I haven't been really fond of using this approach as it forces a 64-bit architecture to be used but it may surely work as there's no overhead of using and manipulating the data manually as in the case of maintaining a tmpfs. The cleanups etc...

These are the basic 2 techniques to be used if you want your index to be fed off the RAM. It is a frequent question on the lucene users mailing list, so perhaps people can now stop asking that question... well.. almost...
All said and done.. don't stop optimizing the engine/app if your search is slow.. 99% of the times.. that is where it has to be handled.

Thursday, August 4, 2011

Dealing with High Dimensional Data

I believe that data is best represented as a vector. For those who haven't heard this before, well let me start with a very basic example of 'how' this is done.

Lets assume a corpus of documents which have only 2 unique words(A,B) in its dictionary (If that was hard to follow, comment and I shall follow up with what that means). Now a document containing only 'A' is a unit vector along the direction of 'A' and so with a document containing only a single occurrence of 'B'. Documents with 'x' As and 'y' Bs can hence be represented as :

x a + y b (a and b are unit vectors along A and B).

When the corpus comprises of documents wherein there are a lot of terms with a very low document frequency, it is referred to as high dimensional data. An example would be a list of proper nouns e.g. hotel names.

High dimensional data, poses a lot of issues primarily due to its sparseness in the vector space. The sparseness of data makes a lot of tasks like clustering and tagging challenging.
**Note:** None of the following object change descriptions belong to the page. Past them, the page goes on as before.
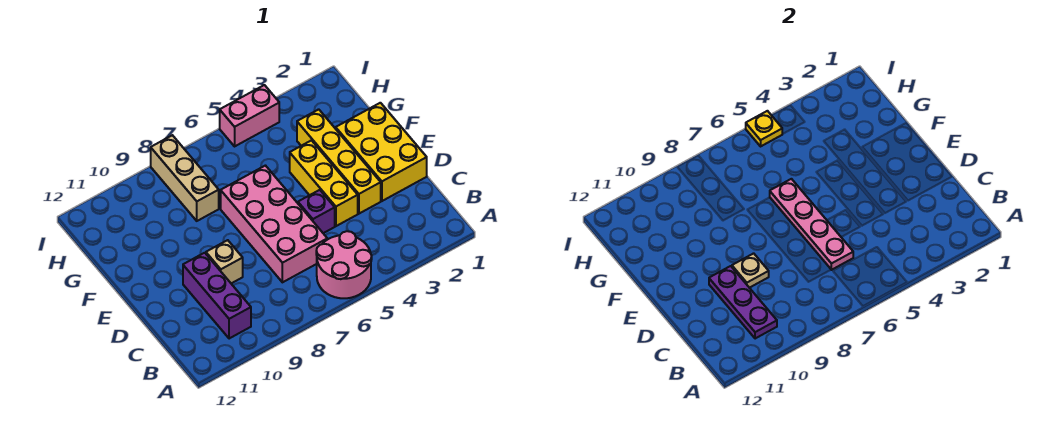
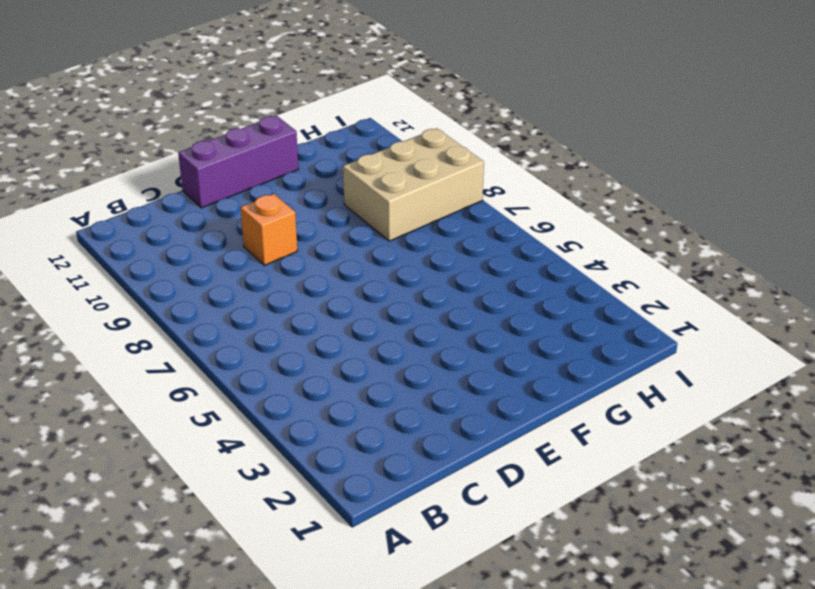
orange 1x1 brick [240,194,297,265] -> tan 1x1 brick [206,240,243,283]
purple 1x3 brick [178,116,298,208] -> purple 1x3 brick moved to [183,253,251,339]
tan 2x3 brick [343,128,484,241] -> tan 1x3 brick [151,135,219,221]
none -> pink 2x2 round brick [316,231,372,298]
none -> pink 2x4 brick [221,166,327,282]
none -> yellow 2x3 brick [336,103,427,201]

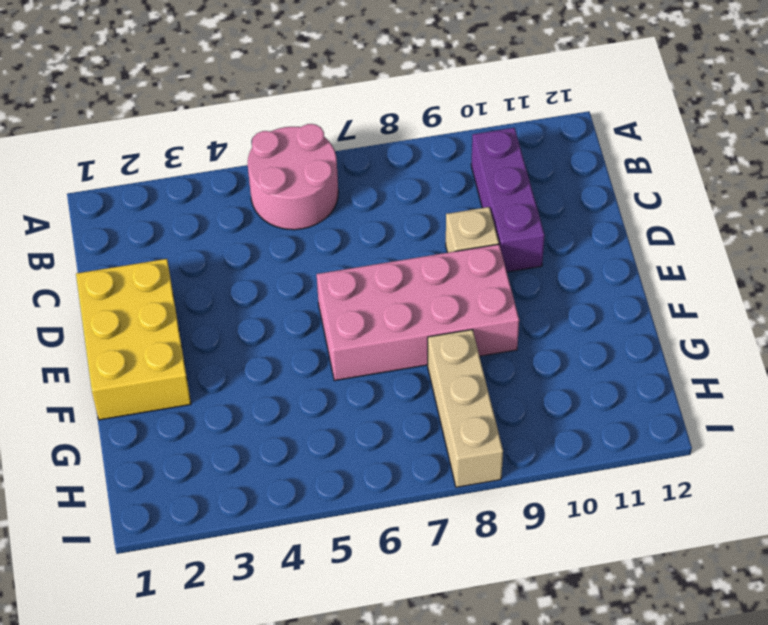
pink 2x4 brick [317,244,519,381] -> pink 2x4 brick turned to [221,166,327,282]
none -> yellow 1x4 brick [297,109,381,214]
none -> yellow 1x3 brick [290,140,358,226]
none -> purple 1x1 brick [298,190,335,233]

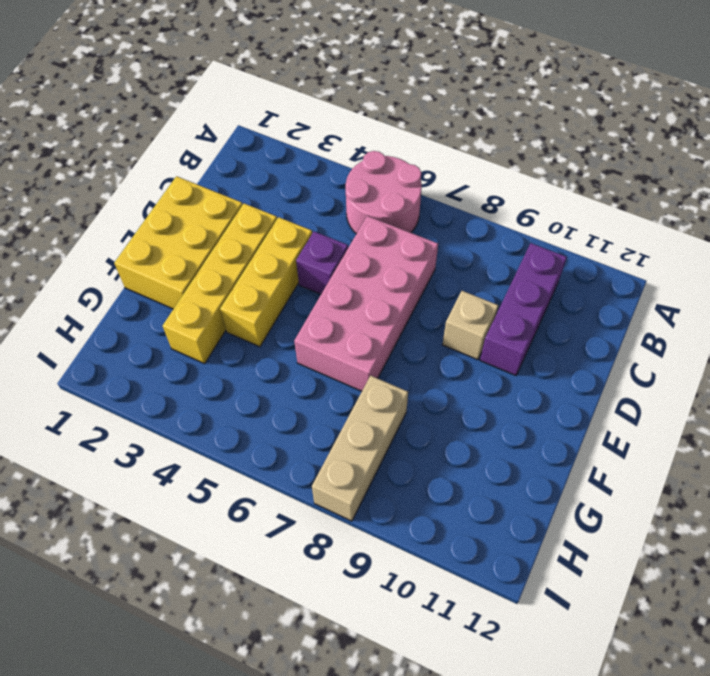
none -> pink 1x2 brick [220,85,279,146]
none -> purple 1x3 plate [709,266,777,339]
none -> pink 1x4 plate [770,179,853,270]

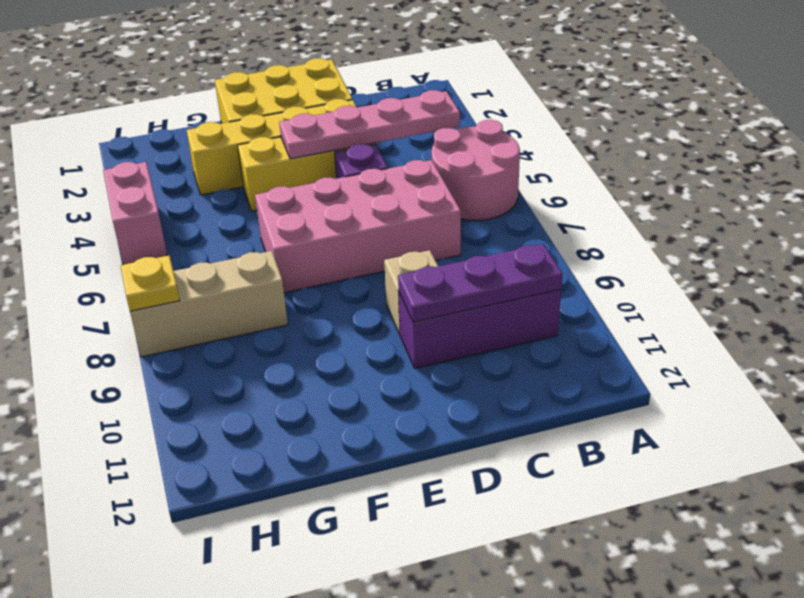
pink 1x4 plate [279,90,460,159] -> pink 1x4 plate moved to [770,179,853,270]
yellow 1x1 plate [121,256,180,311] -> yellow 1x1 plate moved to [746,111,782,146]
none -> tan 1x1 plate [732,253,769,288]

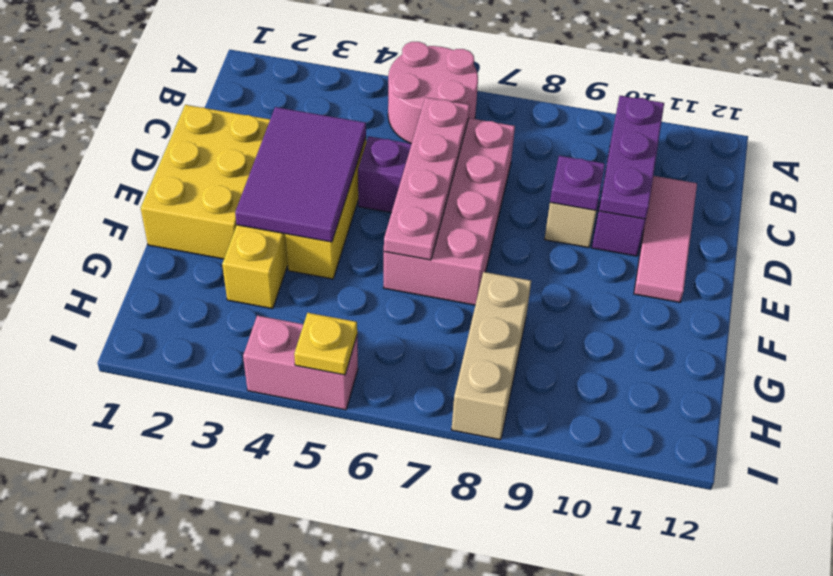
pink 1x3 tile [634,176,697,302] -> none
purple 2x3 tile [235,107,366,242] -> none
purple 1x1 plate [550,156,605,211] -> tan 1x1 plate [732,253,769,288]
In order to process this data, more often than not, there is a need for reducing the dimension of the documents (sparseness). I'll discuss a relatively easy way to reduce the dimension of such data.

Given a corpus of high dimensional data, create document vectors for each of them. Create a term frequency matrix for the corpus and follow it up with dropping off all terms that occur in less than 10% (might vary as per the corpus/dataset) documents. Statistically this should remove around 60% of the documents

Also, removing the terms that occur in more than 80% of the documents would lead to removing a considerable ratio of terms that are redundant and too frequent. Such terms are generally tagged as stop-words and removed under all normal data/text processing algorithms.

The residue that remains now is of a considerably reduced dimension. This is a straightforward way of projecting the original data on a multi dimensional plane. A plane comprising of all dimensions that were reduced.

This data can now be consumed for any processing viz. clustering, classification etc..

Posts on how to cluster and various clustering techniques would soon follow.. unlike this one which took ages!